Here’s why force-placed insurance continues to get bad press

Is it time to shut it down?

In an era of hyper-regulation, particularly as it relates to mortgage loan servicing, it has been fascinating (but not surprising) to notice that force-placed, or, as it is also known, “lender-placed” insurance, continues to receive bad press. This has been a controversial subject ever since I entered the mortgage servicing industry in 1993 and no doubt prior to that time.

In Trey Garrison’s piece in HousingWire on April 13, “HSBC, Assurant offer $1.8M to end force placed kickback lawsuit,” he notes that, “Force-placed, or lender-placed, insurance… pulls big players such as Bank of America into big fights. Force-placed policies are typically taken out by banks or other lenders on homes where the [borrower] does not have sufficient or any coverage.”

In fact, most major mortgage lenders are, or have been, involved in this practice over the years.

On the surface of it, most any reasonable person would understand that a mortgage lender has the right to protect its asset if the borrower is not adequately covered by homeowner’s or flood insurance policies. The controversy comes in when the lender purchases lender-placed (force-placed) insurance to do just that, protect their asset, but the cost, as alleged in the lawsuit mentioned in Garrison’s article involving HSBC and Assurant, Inc., is “unnecessary and onerous.”

This is precisely because it is perceived by many that the often accompanying “commission” or “revenue sharing” that is paid by the insurance carrier to the lender purchasing the insurance policy is a “kickback.”

To many in and out of our industry, the term “kickback” seems quite appropriate.
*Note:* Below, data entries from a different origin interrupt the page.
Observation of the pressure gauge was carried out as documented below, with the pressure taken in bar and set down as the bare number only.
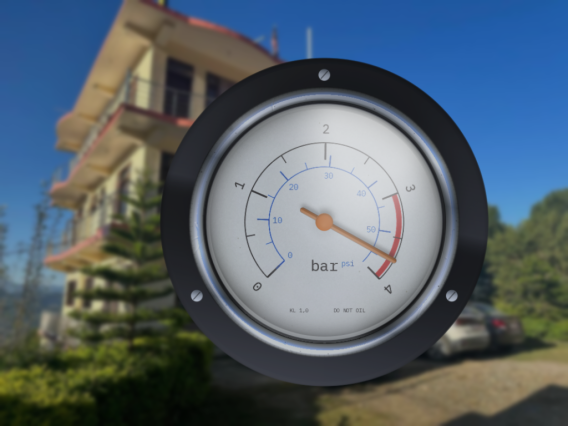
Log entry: 3.75
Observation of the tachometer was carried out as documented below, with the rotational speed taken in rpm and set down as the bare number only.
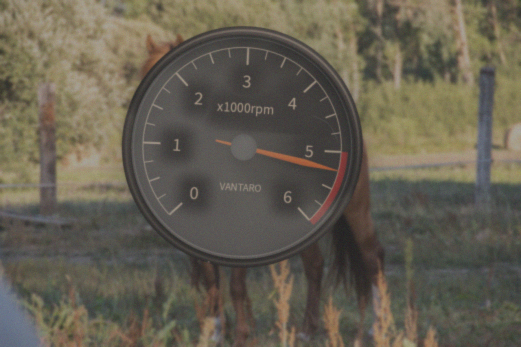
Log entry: 5250
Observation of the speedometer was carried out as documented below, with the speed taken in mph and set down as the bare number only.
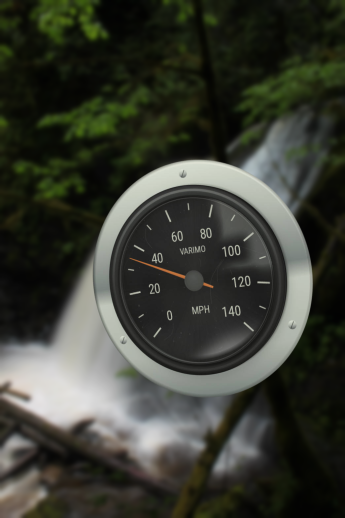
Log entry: 35
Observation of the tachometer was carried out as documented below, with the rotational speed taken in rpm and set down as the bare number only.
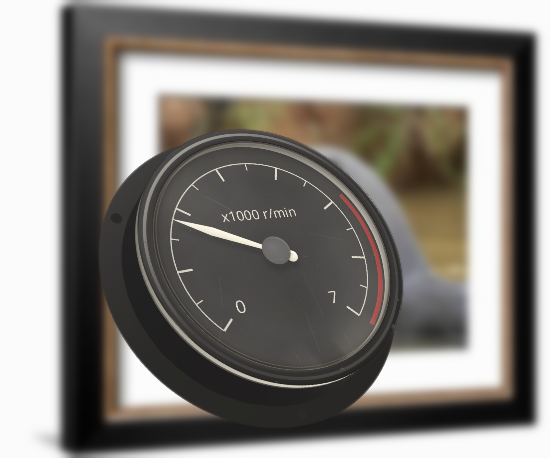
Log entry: 1750
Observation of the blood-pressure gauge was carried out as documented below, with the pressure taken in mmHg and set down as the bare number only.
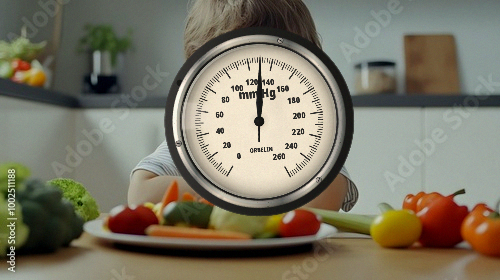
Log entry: 130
It was a mostly unspoken term in the 1990s when I first learned of it while serving in the REO department at Great Western Bank, and it is much the same today.

Frankly, I have little understood why this practice has been allowed to continue over the past two decades, let alone following implementation of Dodd-Frank, and the creation of the Consumer Financial Protection Bureau.

If it looks like a duck, walks and swims like a duck, and quacks like a duck… it’s a DUCK — right?

While some may have a different perspective, say, those who offer these products, for example, it would be interesting to know just why they possess that different perspective.

According to Garrison, last year the CFPB published a five-point checklist for servicers on how to deal with force-placing insurance. This was long overdue, of course, but perhaps not enough to solve the ongoing problem.

“Steering” or “herding” consumers into more expensive insurance policies because the policies offered by specific firms might be superior to that which cost less would also seem reasonable, but, apparently, that is not necessarily the case with respect to the HSBC, Assurant lawsuit. That is why, according to Garrison, the agreement by these two companies to pay $1.8 million to put an end to a class action lawsuit would also mean that they would return about 90% of HSBC’s “commissions” to the customers/plaintiffs.

As Garrison further pointed out, the agreement, if approved, would put an end to the class action lawsuit that alleges that HSBC “… intentionally herded consumers to unnecessary and onerous coverage levels when force placing homeowners whose coverage lapsed into flood-insurance policies.”

While we realize that any such “agreement” does not necessarily constitute any admission of guilt by any party… I submit that this agreement at a minimum shines another light on a practice that should, perhaps, be discontinued once and for all.